The media attention around Hersh's piece in the London Review of Books also prompted chatter about where it wasn't published -- The New Yorker.

Vox’s Max Fisher, in a piece questioning Hersh's reporting, claimed that The New Yorker had “repeatedly” refused to publish Hersh's bin Laden story. The New Yorker’s decision, Fisher writes, created “bad blood” between Hersh and editor David Remnick. Politico's Dylan Byers also reported the New Yorker passed on it.

Hersh is a freelance writer, but he has written for The New Yorker since the early 1990s and is closely aligned with the magazine. When a major Hersh piece isn't published there, members of the media begin speculating. "Beware of the Sy Hersh stories that @NewYorker passes on," tweeted Slate Group chief Jacob Weisberg.

The New Yorker did pass on Hersh's December 2013 report of a sarin gas attack in Syria, as HuffPost reported at the time. And it's true Remnick and Hersh disagree on the Obama administration’s account of the bin Laden raid, which New Yorker writer Nicholas Schmidle describes in cinematic detail in an August 2011 piece, “Getting Bin Laden.” When asked in 2014 about Hersh's public skepticism, Remnick said he stood by Schmidle’s article and had “enormous respect” for Hersh.

Hersh still contributes to The New Yorker. An article published in March revisited the My Lai massacre. As for the bin Laden counter-narrative, Hersh said Remnick once asked him to write a blog post on the matter. But at the time, Hersh said he still planned to cover the episode in his book and declined. Hersh said Remnick “wasn’t afraid of a different point-of-view” and brushed off suggestions of ongoing tensions over the bin Laden raid account.

“Excuse me,” Hersh said. “Arguing with an editor. That’s so unusual?”

Remnick and a New Yorker spokesperson did not respond to requests for comment.

Hersh said he discussed the bin Laden story with London Review of Books editors over lunch and they expressed interest in publishing it and giving him ample space. He said the piece was thoroughly fact-checked.

Hersh’s article drew heavy media attention Sunday afternoon, crashing the London Review of Books’ website. Some of the story's more explosive claims, however, had been published elsewhere.

R.J. Hillhouse, a novelist and health care executive, reported in August 2011 on a her national security blog, “The Spy Who Billed Me,” that a Pakistani intelligence officer gave up bin Laden to try collecting the $25 million reward. She attributed the information to “sources in the intelligence community.”

Hillhouse wrote that the Saudis financed keeping bin Laden in the Abbottabad compound. “The cover story was going to be a drone strike in Pakistan,” but after one of the SEALs' helicopters crashed in the compound, the White House issued the administration’s story, she wrote on her blog. Four days later, Hillhouse dismissed Schmidle’s inside account as a “puff piece.”
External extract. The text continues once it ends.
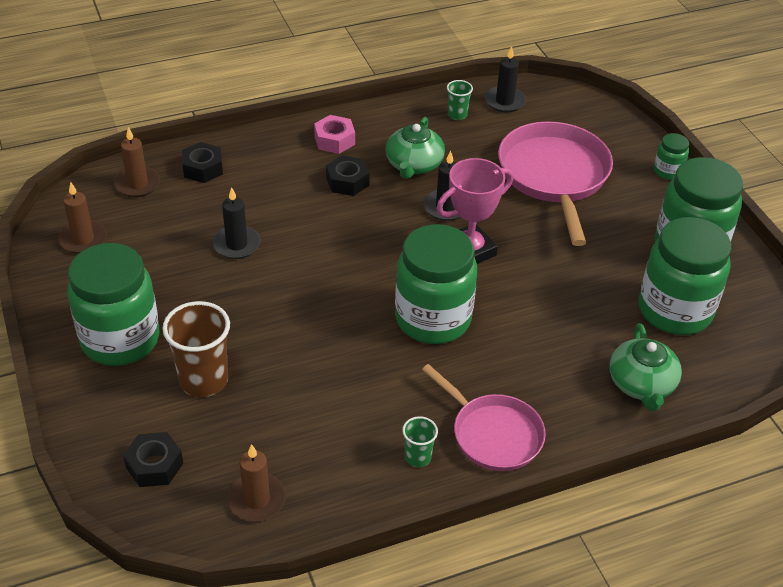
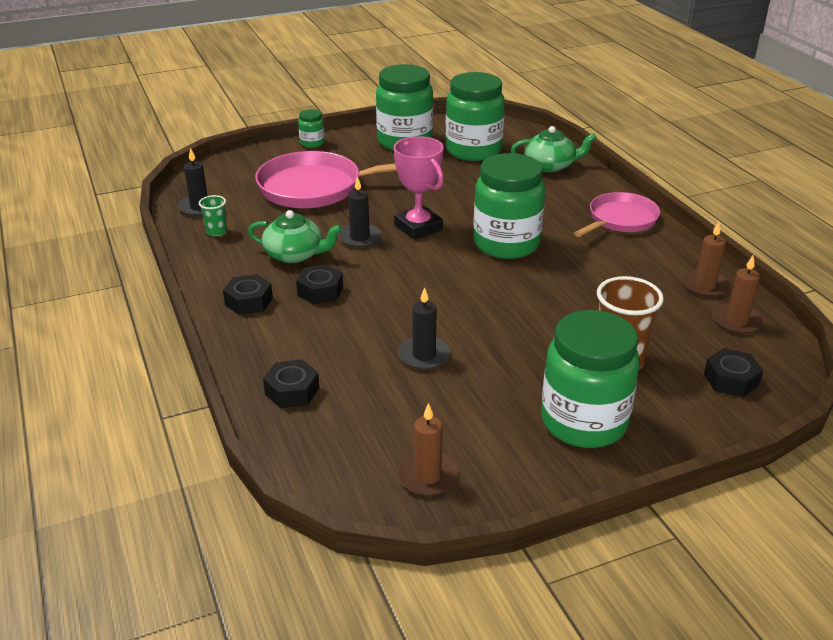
camera: 90 degrees left, 10 degrees down
(137, 184) = (320, 442): brown candle -> brown candle (704, 286)
(334, 140) = (249, 301): pink nut -> black nut
(418, 457) = (656, 250): green cup -> none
Hersh told HuffPost he was unaware of Hillhouse’s reporting before publishing his story.

By phone Monday, Hillhouse said she found it “very difficult to come up with a scenario” in which Hersh hadn’t come across her work, which was picked up by international outlets, including The Telegraph. In a Monday blog post, Hillhouse said she deserved credit.

Hillhouse's blog post on Monday was her first since those centered around the bin Laden raid in August 2011.

Hillhouse said she blogs on national security as a sideline activity. Her posts about the bin Laden raid, she said, "hit a nerve" in the intelligence community and prompted her to stop blogging out of concern for her sources.